Bayesian Clinical Trial Simulation (BCTS)

The Problem

In planning clinical trials, whether conventional efficacy-only trials or ones where economic data is gathered alongside efficacy, a key question is, "If I run the trial according to this design, what is the chance that we will obtain the results we are hoping for?" The desired result might for instance be achieving a statistically significant improvement (in efficacy or cost-effectiveness) for the new treatment compared with the comparator treatment.

Traditional trial design has only addressed this question by designing the trial to reach a requisite power for the significance test. When working with complex trial designs, it is often impossible to obtain analytical expressions for the power, and a common device for computing it is clinical trial simulation.

However, the conventional power calculation only answers the original question obliquely. That is, the power can only equate to the probability of a successful result if the true treatment difference equals the clinically meaningful difference at which the power has been defined (and if the test is one-sided). In reality, the true effect will not exactly equal that clinically meaningful difference. It may be greater or less, and changes in its value change the power calculation. Often, power calculations fix all sorts of other parameters whose values are not really known, such as between-patient variability in response, or baseline incidence.

The question can only be meaningfully answered by including the uncertainty in the value of the true treatment difference, and in any other uncertain parameters. This necessitates a Bayesian perspective, and the relevant computational tool is Bayesian clinical trial simulation (BCTS).

Research at CHEBS

BCTS was introduced in O´Hagan, Stevens and Campbell (2005), following earlier work by O´Hagan and Stevens (2001) on choosing a sample size to achieve a desired probability of a successful outcome. Recent research in CHEBS has been developing a substantial application of BCTS methods for AstraZeneca. The Rheumatoid Arthritis Drug Development Model is a tool based on BCTS to assist AstraZeneca in planning trials for new drugs to treat rheumatoid arthritis. Several papers are in preparation to report this work.

Ongoing and future research

  • Developing practical experience with BCTS through further substantive applications.

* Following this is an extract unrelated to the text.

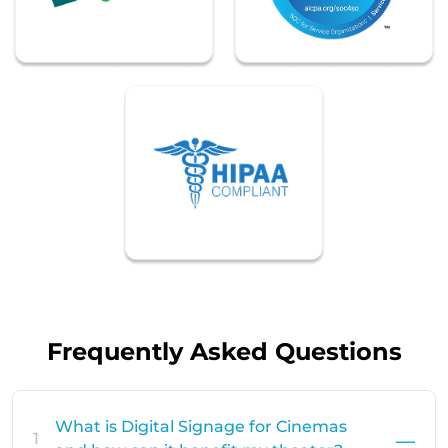
Frequently Asked Questions
What is Digital Signage for Cinemas
1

  • Methods to improve efficiency, particularly when BCTS is linked to economic modelling to evaluate probabilities of cost-effectiveness.

  • Developing formal methods to update a BCTS system as new information becomes available, e.g. as early trial results are obtained.

Published papers

  • O'Hagan, A., Stevens, J. W. and Campbell, M. J. (2005). Assurance in clinical trial design. Pharmaceutical Statistics 4, 187-201.


  • O'Hagan, A. and Stevens, J. W. (2001). Bayesian assessment of sample size for clinical trials of cost-effectiveness. Medical Decision Making 21, 219-230.